On Monday, the Summit County Council gave the county executive authority to reach settlement agreements with smaller defendants in the massive lawsuit against opioid manufacturers and distributors. A day later, Summit and Cuyahoga counties announced a tentative settlement with two Ireland-based drugmakers. The companies agreed to pay $15 million. Then, Dave Yost, the state attorney general, had his say, sending letters to the drugmakers with a warning, in essence: Think twice before finalizing the deal.

The attorney general wants the companies to know the settlement will not affect the separate lawsuit the state has filed against drug manufacturers and distributors. The Yost missive involved something else — the power struggle between states and local governments over control of the litigation and the eventual damage award or settlement money.

Judge Dan Polster of the federal court in Cleveland faces a key decision, whether to accept a settlement framework proposed by the nearly 2,000 cities and counties with cases against the drug industry. For instance, the framework would define how funds would be distributed to local entities. If the judge gives his approval, states would not get the leading role Yost and fellow attorneys general think they should have.

In July, Yost sent a letter to the judge arguing the proposed framework “ignores our structure of government and usurps the sovereignty of the states.” He cites the legal doctrine of “parens patriae,” the state having “a quasi-sovereign interest” in the overall well-being of its residents and in seeing it isn’t denied “its rightful status.” He adds in a punchy fashion, “The federal republic is the United States of America, and not the United City-States of America or the United Counties of America.”

The attorney general sees no less than a “power grab” by the private attorneys representing the cities and counties as they seek “to control the distribution of public moneys’’ within states. He notes the opioid crisis covers the entire state and thus his office is a better representative of the people and “better positioned to do good work with settlement dollars.”
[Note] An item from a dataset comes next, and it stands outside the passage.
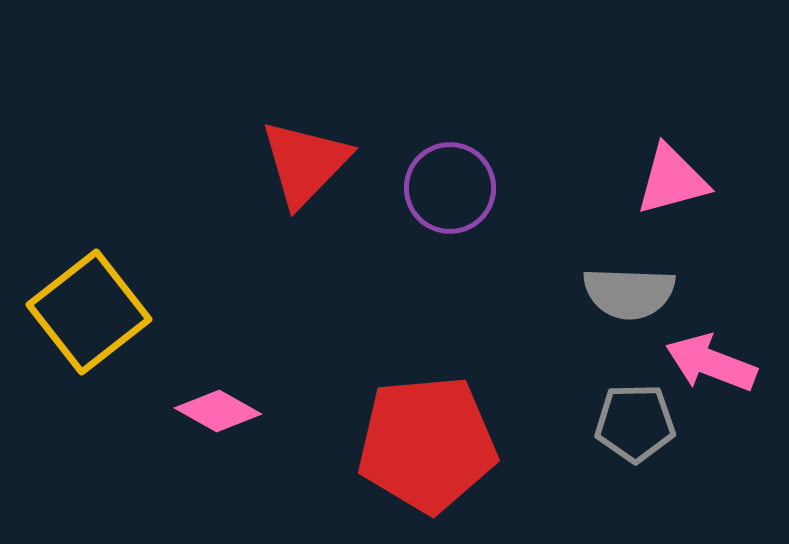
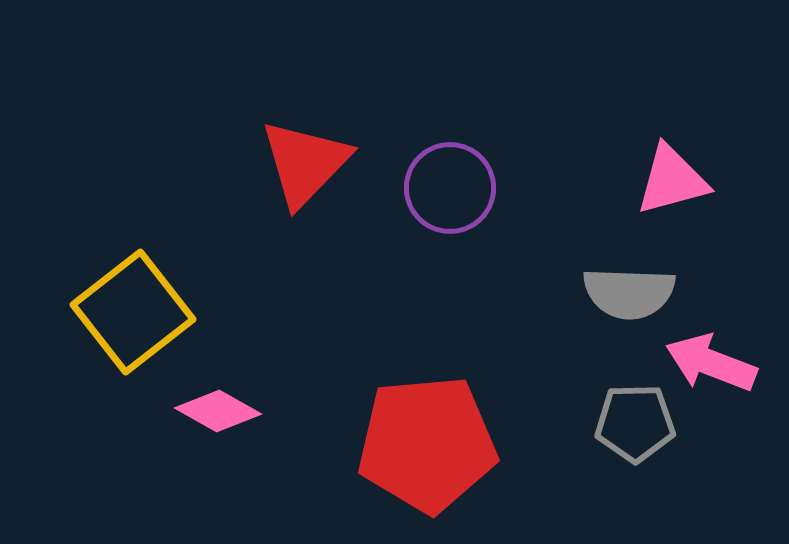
yellow square: moved 44 px right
That last point taps into an area of much contention. A large part of why counties and cities want to go their own way stems from the experience with the tobacco settlement money in the late 1990s and into this century. In Ohio, much of the funding went to school buildings. At the start, smoking prevention and cessation programs received resources. Unfortunately, that commitment withered. In other states, the story was similar, the settlement money turning into discretionary funds.

As a component of their lawsuit, Akron, Summit County and others have pulled together vast amounts of information giving shape to the opioid crisis — here, at the frontline. They have provided detail about the effect on the agencies under the county Alcohol, Drug Addiction and Mental Health Services Board, on children services, police work, hospitals and public health offices. Recall the Summit County medical examiner needing a mobile morgue to keep up with the devastating toll.
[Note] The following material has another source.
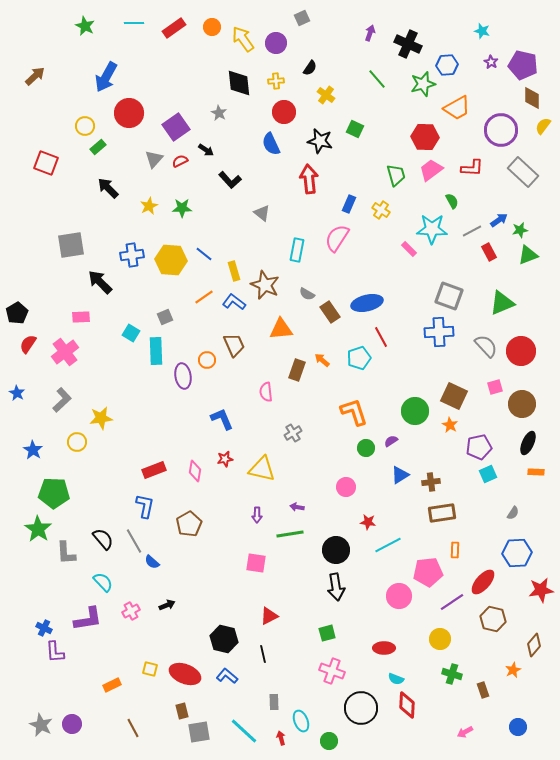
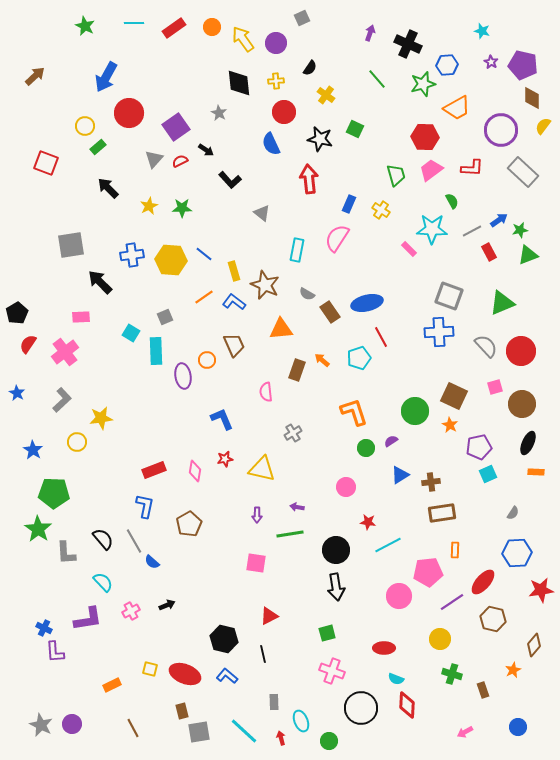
black star at (320, 141): moved 2 px up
Local officials in Ohio argue, persuasively, they are better positioned “to do good work.” They are still smarting from how the state has treated cities and counties the past decade, sharing less revenue through such steps as slashing the Local Government Fund and ending the estate tax. Many do not trust the state.

Worth bearing in mind is that this situation is familiar in one way with similar circumstances inviting lawsuits in both state and federal courts. Judge Polster certainly has the capacity to ensure that what happens in his court doesn’t undermine the case brought by the state. In other words, there is room for two paths.